Dataset entries:
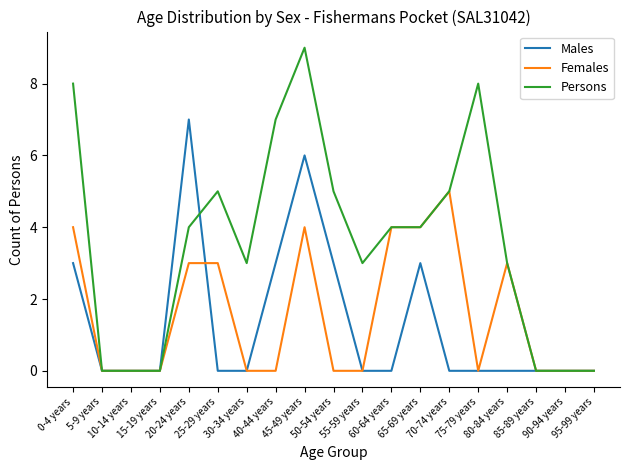

What is the maximum value shown in the chart?

9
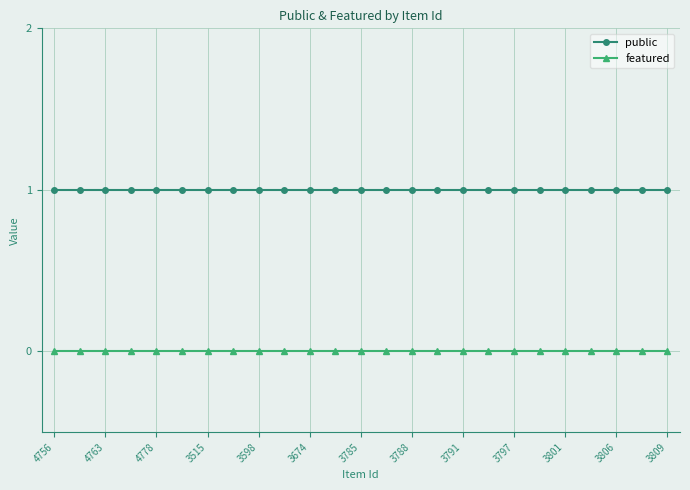

Which series has the largest total across all categories?

public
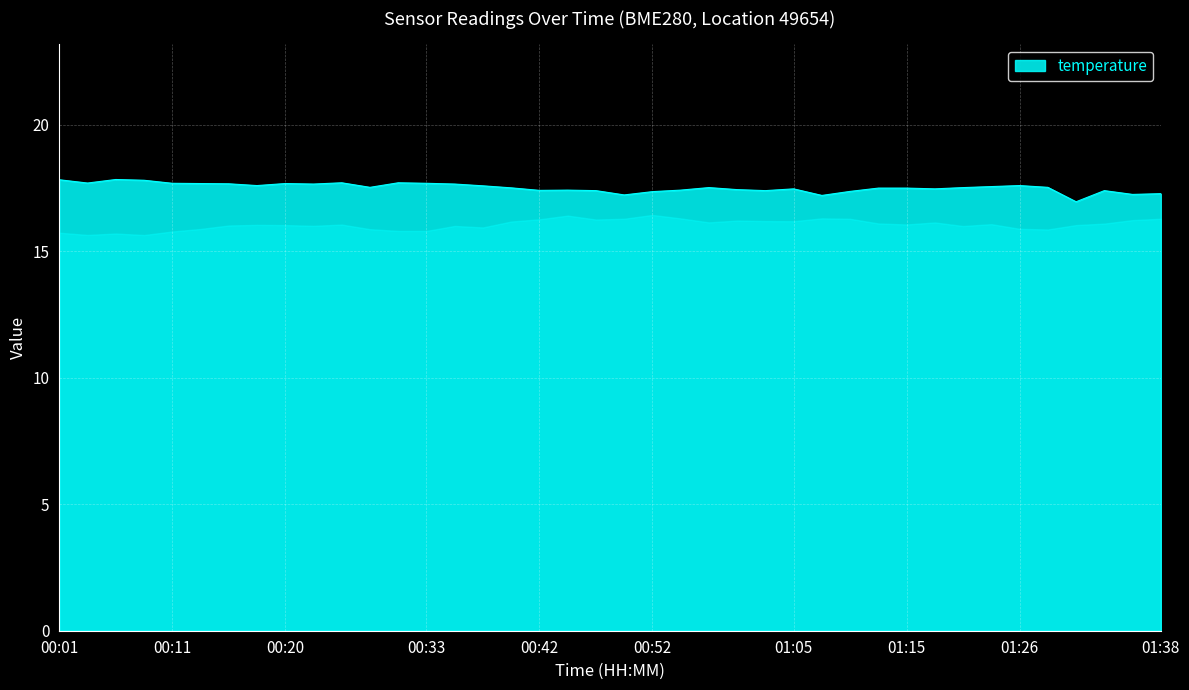

What is the maximum value shown in the chart?

17.8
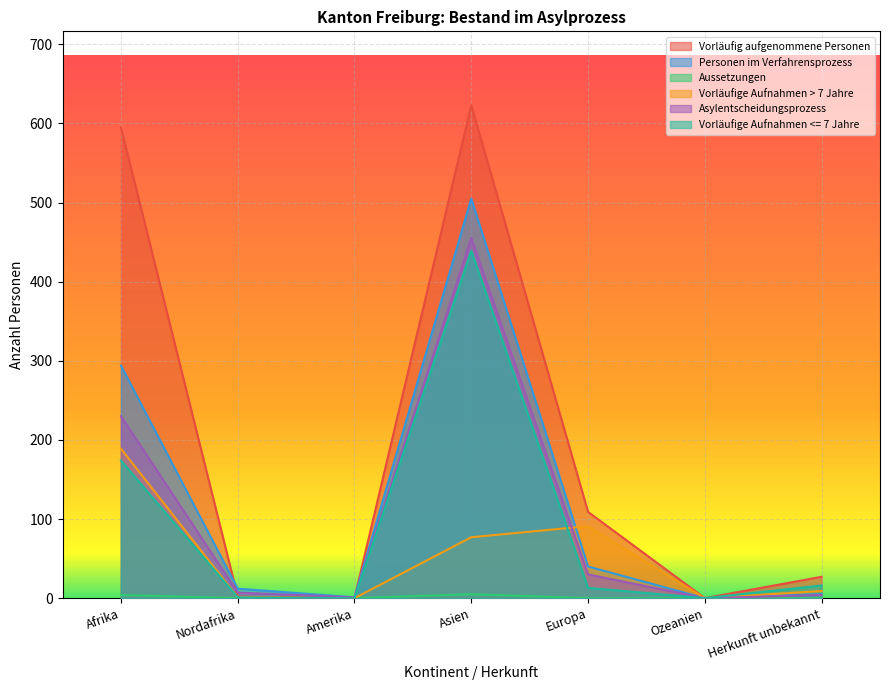

Which series ends up on top after the final intersection of Vorläufige Aufnahmen > 7 Jahre and Asylentscheidungsprozess?

Vorläufige Aufnahmen > 7 Jahre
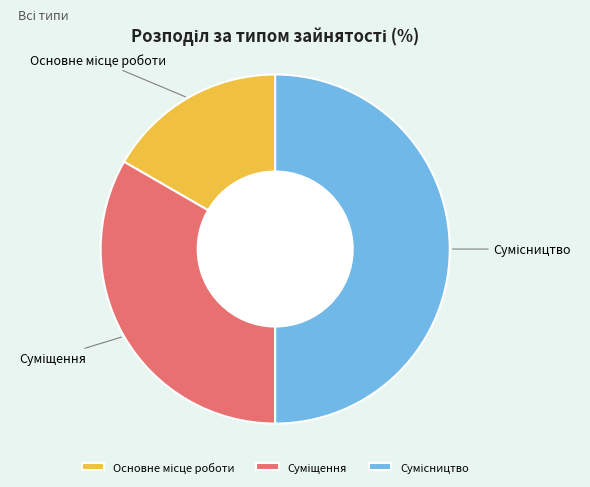

Count the number of slices in the pie.

3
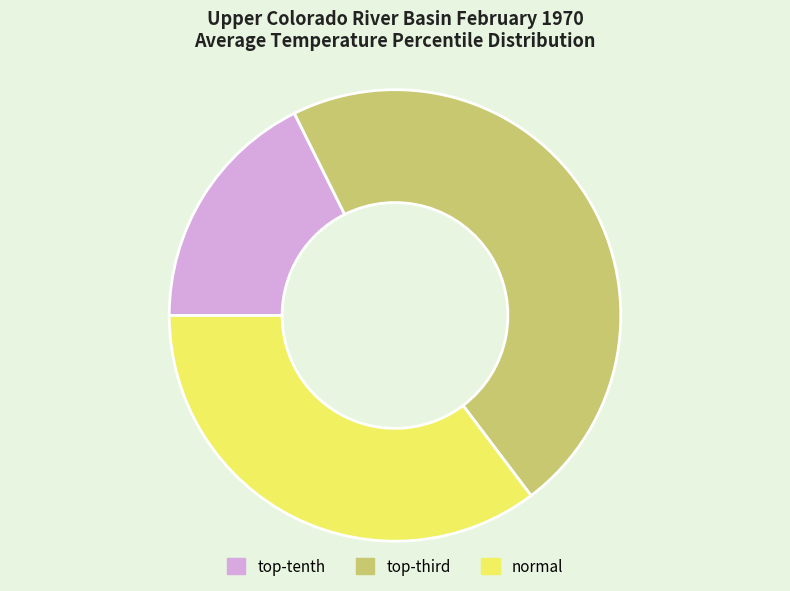

Count the number of slices in the pie.

3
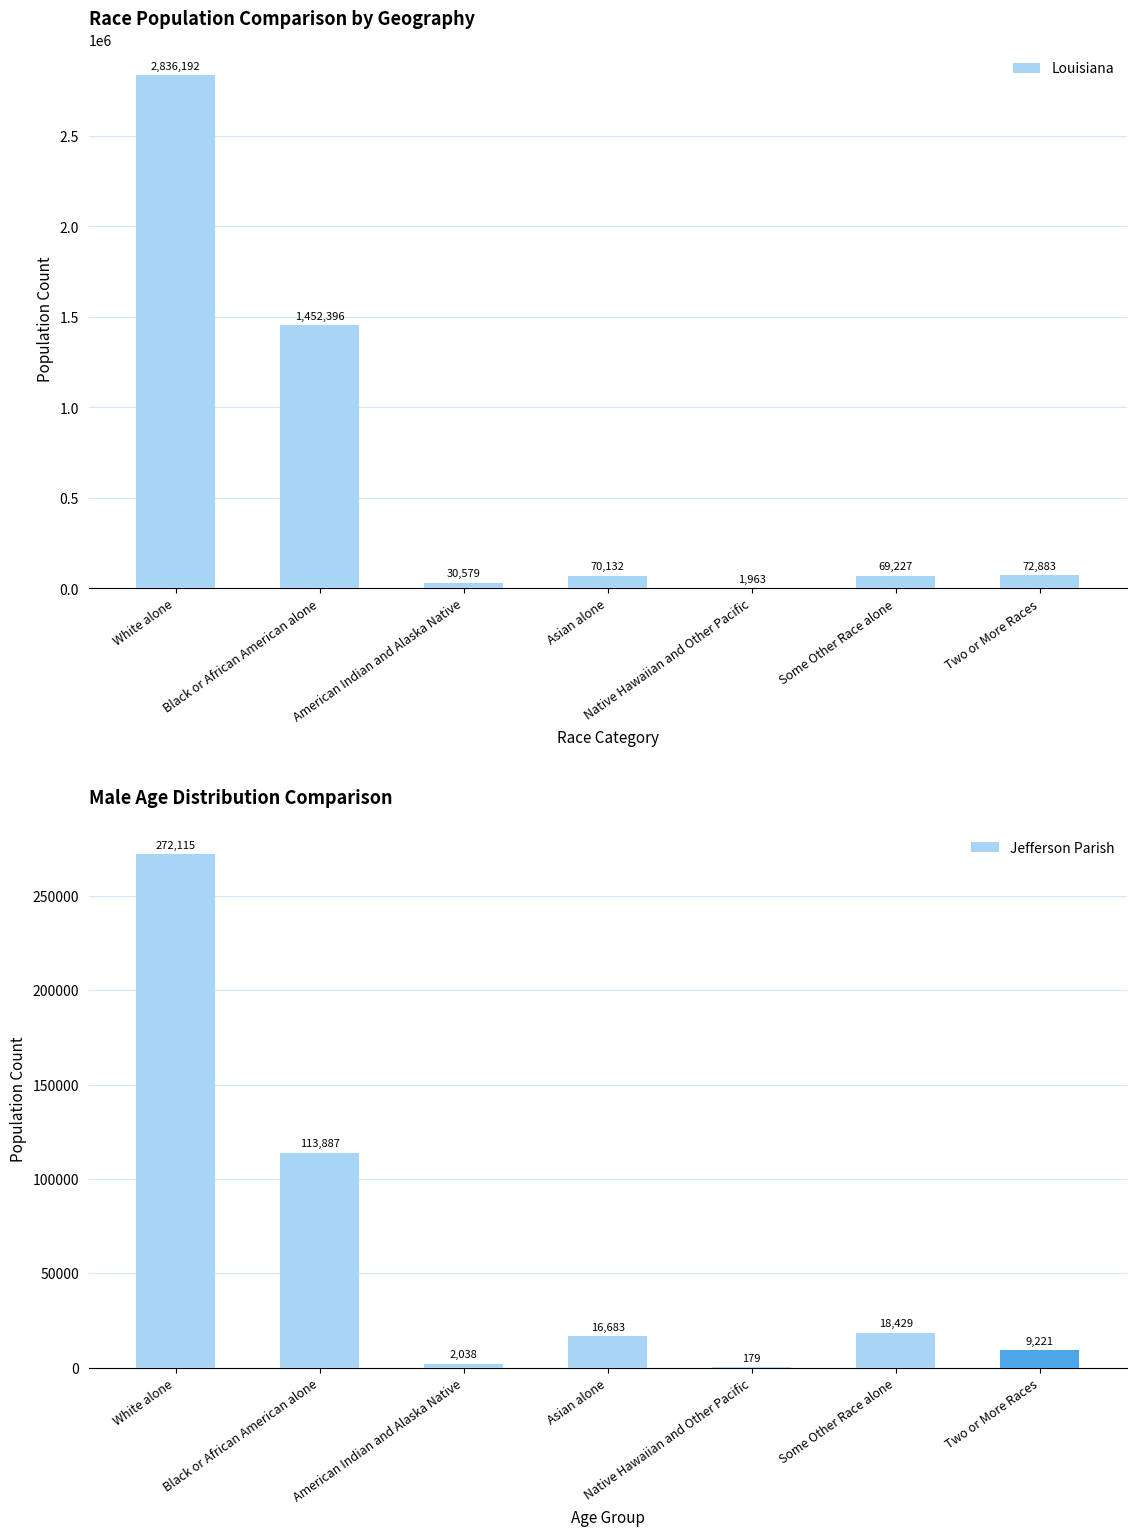

How many values in the Jefferson Parish series are below 16683?

3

Task objective — Rewrite everything from the line containing "Which series ends" down to the end of the listing, swapping "slices" for "segments" and leaving all other text unchanged. Leave the pictures out of your answer.

Your response —
Which series ends up on top after the final intersection of Vorläufige Aufnahmen > 7 Jahre and Asylentscheidungsprozess?

Vorläufige Aufnahmen > 7 Jahre

Count the number of segments in the pie.

3

Count the number of segments in the pie.

3

How many values in the Jefferson Parish series are below 16683?

3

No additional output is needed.